Frederick H. (Harold) Blair. Organist-choirmaster, pianist, teacher, b Chatham, NB, 10 Jan 1874, d at sea, near the Hebrides, 3 Sep 1939. As a youth he held church organ positions while studying piano and organ with A.W.S. Smythe in Chatham and Thomas Morley in Saint John, NB.

Blair, Frederick H.

Frederick H. (Harold) Blair. Organist-choirmaster, pianist, teacher, b Chatham, NB, 10 Jan 1874, d at sea, near the Hebrides, 3 Sep 1939. As a youth he held church organ positions while studying piano and organ with A.W.S. Smythe in Chatham and Thomas Morley in Saint John, NB. In 1897 he began studies at the RCM with Sir Walter Parratt.
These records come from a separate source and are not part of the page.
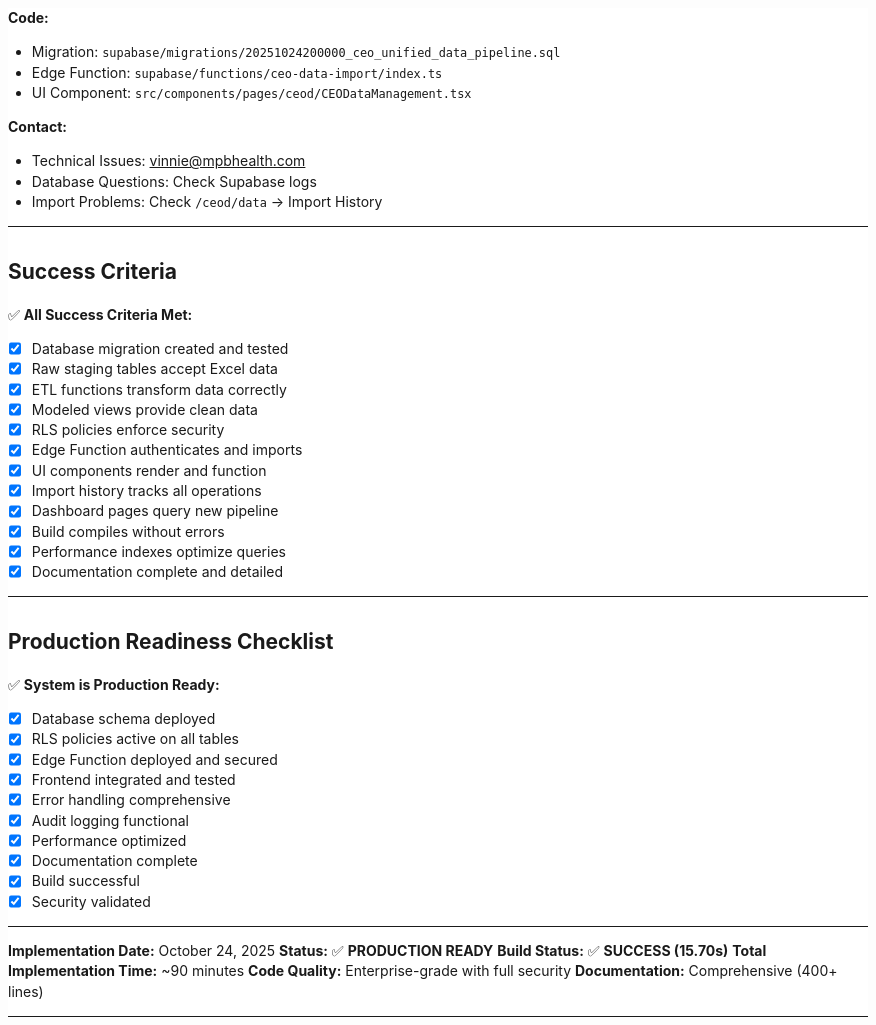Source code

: **Code:**
- Migration: `supabase/migrations/20251024200000_ceo_unified_data_pipeline.sql`
- Edge Function: `supabase/functions/ceo-data-import/index.ts`
- UI Component: `src/components/pages/ceod/CEODataManagement.tsx`

**Contact:**
- Technical Issues: vinnie@mpbhealth.com
- Database Questions: Check Supabase logs
- Import Problems: Check `/ceod/data` → Import History

---

## Success Criteria

✅ **All Success Criteria Met:**

- [x] Database migration created and tested
- [x] Raw staging tables accept Excel data
- [x] ETL functions transform data correctly
- [x] Modeled views provide clean data
- [x] RLS policies enforce security
- [x] Edge Function authenticates and imports
- [x] UI components render and function
- [x] Import history tracks all operations
- [x] Dashboard pages query new pipeline
- [x] Build compiles without errors
- [x] Performance indexes optimize queries
- [x] Documentation complete and detailed

---

## Production Readiness Checklist

✅ **System is Production Ready:**

- [x] Database schema deployed
- [x] RLS policies active on all tables
- [x] Edge Function deployed and secured
- [x] Frontend integrated and tested
- [x] Error handling comprehensive
- [x] Audit logging functional
- [x] Performance optimized
- [x] Documentation complete
- [x] Build successful
- [x] Security validated

---

**Implementation Date:** October 24, 2025
**Status:** ✅ **PRODUCTION READY**
**Build Status:** ✅ **SUCCESS (15.70s)**
**Total Implementation Time:** ~90 minutes
**Code Quality:** Enterprise-grade with full security
**Documentation:** Comprehensive (400+ lines)

---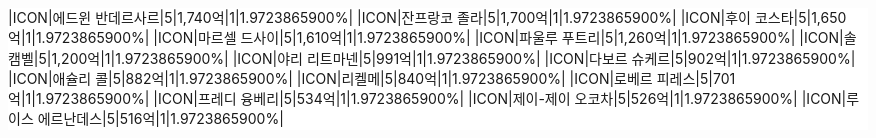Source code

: |ICON|에드윈 반데르사르|5|1,740억|1|1.9723865900%|
|ICON|잔프랑코 졸라|5|1,700억|1|1.9723865900%|
|ICON|후이 코스타|5|1,650억|1|1.9723865900%|
|ICON|마르셀 드사이|5|1,610억|1|1.9723865900%|
|ICON|파울루 푸트리|5|1,260억|1|1.9723865900%|
|ICON|솔 캠벨|5|1,200억|1|1.9723865900%|
|ICON|야리 리트마넨|5|991억|1|1.9723865900%|
|ICON|다보르 슈케르|5|902억|1|1.9723865900%|
|ICON|애슐리 콜|5|882억|1|1.9723865900%|
|ICON|리켈메|5|840억|1|1.9723865900%|
|ICON|로베르 피레스|5|701억|1|1.9723865900%|
|ICON|프레디 융베리|5|534억|1|1.9723865900%|
|ICON|제이-제이 오코차|5|526억|1|1.9723865900%|
|ICON|루이스 에르난데스|5|516억|1|1.9723865900%|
He returned to Canada and was a church organist in Moncton and Fredericton before serving as organist-choirmaster 1900-39 at the Church of St Andrew and St Paul in Montreal. Blair was an original staff member 1904-13 of the McGill Cons, teaching piano, organ, and accompaniment,. In 1913 he was appointed director of the Canadian Academy of Music in Montreal. He was briefly (1908) the conductor of the Montreal Oratorio Society, and piano accompanist to such noted artists as Edmund Burke and Lucien Martin,. He served as president of the English section of the Casavant Society in Montreal. Thomas Archer wrote in The Gazette (23 Sep 1950): 'Due to Blair's initiative... Montreal had already become a centre for organ music in North America. But with his death in 1939 the position deteriorated'. Blair drowned when the ship Athenia, on which he was a passenger, was torpedoed by a German submarine.